Pictures excluded, output the lines of the data below between the one holding "все, а сейчас о её былой славе напоминают" and the one holding "Если у Вас возникнут", inclusive, exactly as they stand.

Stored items
——————————

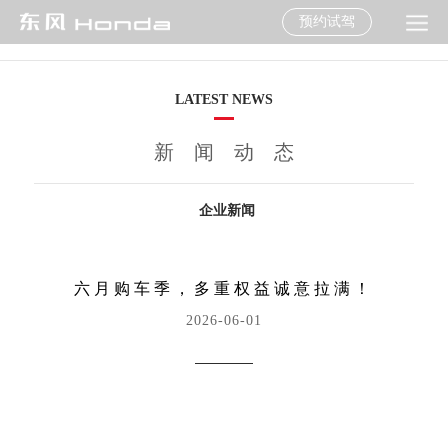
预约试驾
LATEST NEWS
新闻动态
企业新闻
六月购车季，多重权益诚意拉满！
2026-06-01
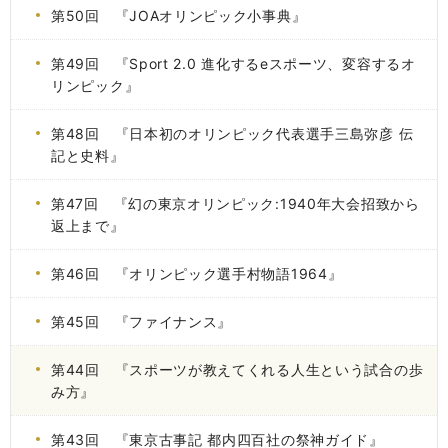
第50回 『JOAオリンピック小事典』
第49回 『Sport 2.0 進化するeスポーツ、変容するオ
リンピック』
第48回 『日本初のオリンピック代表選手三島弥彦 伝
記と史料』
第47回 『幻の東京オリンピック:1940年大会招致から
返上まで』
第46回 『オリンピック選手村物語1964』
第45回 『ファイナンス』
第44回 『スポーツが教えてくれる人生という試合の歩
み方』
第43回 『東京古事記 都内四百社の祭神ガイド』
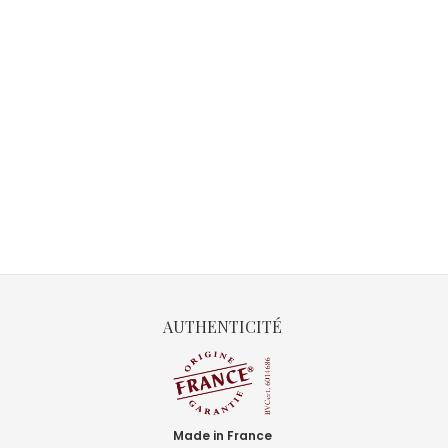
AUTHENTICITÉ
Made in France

——————————

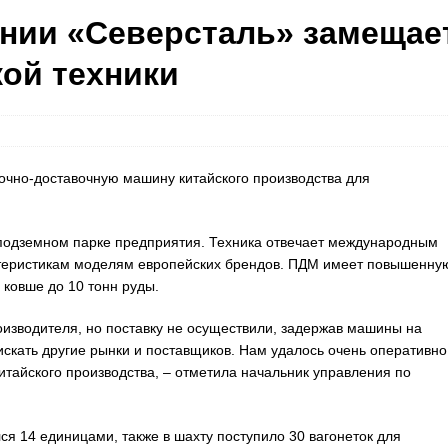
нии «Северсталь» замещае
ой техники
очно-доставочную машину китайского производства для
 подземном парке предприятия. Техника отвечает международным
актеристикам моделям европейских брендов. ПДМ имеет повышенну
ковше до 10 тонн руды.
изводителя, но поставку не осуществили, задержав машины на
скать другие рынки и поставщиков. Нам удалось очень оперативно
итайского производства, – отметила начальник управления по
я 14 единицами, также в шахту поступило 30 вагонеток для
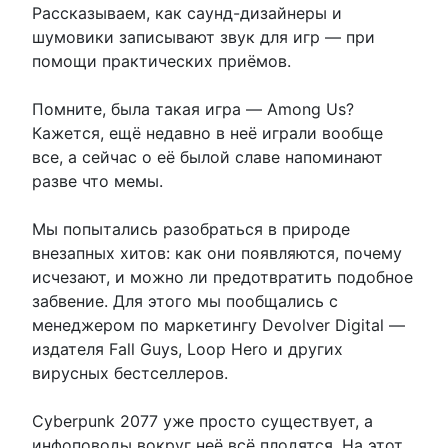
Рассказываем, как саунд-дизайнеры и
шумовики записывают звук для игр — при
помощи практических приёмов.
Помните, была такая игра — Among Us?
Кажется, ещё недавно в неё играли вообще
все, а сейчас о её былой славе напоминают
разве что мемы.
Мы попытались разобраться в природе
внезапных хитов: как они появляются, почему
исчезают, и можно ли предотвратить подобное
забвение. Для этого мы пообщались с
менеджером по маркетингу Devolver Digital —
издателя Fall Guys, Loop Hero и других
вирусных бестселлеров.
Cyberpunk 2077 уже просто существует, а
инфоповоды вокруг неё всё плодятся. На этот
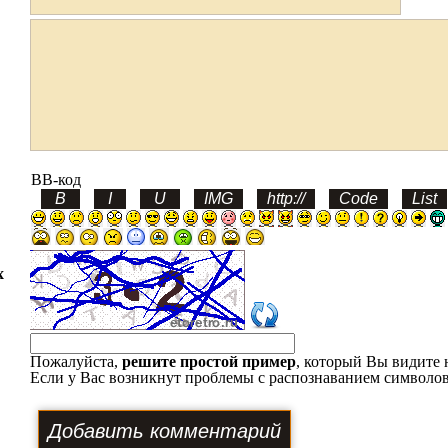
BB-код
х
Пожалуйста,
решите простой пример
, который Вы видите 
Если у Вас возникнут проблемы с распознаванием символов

——————————

→ **Final answer**
все, а сейчас о её былой славе напоминают
разве что мемы.
Мы попытались разобраться в природе
внезапных хитов: как они появляются, почему
исчезают, и можно ли предотвратить подобное
забвение. Для этого мы пообщались с
менеджером по маркетингу Devolver Digital —
издателя Fall Guys, Loop Hero и других
вирусных бестселлеров.
Cyberpunk 2077 уже просто существует, а
инфоповоды вокруг неё всё плодятся. На этот
BB-код
х
Пожалуйста,
решите простой пример
, который Вы видите 
Если у Вас возникнут проблемы с распознаванием символов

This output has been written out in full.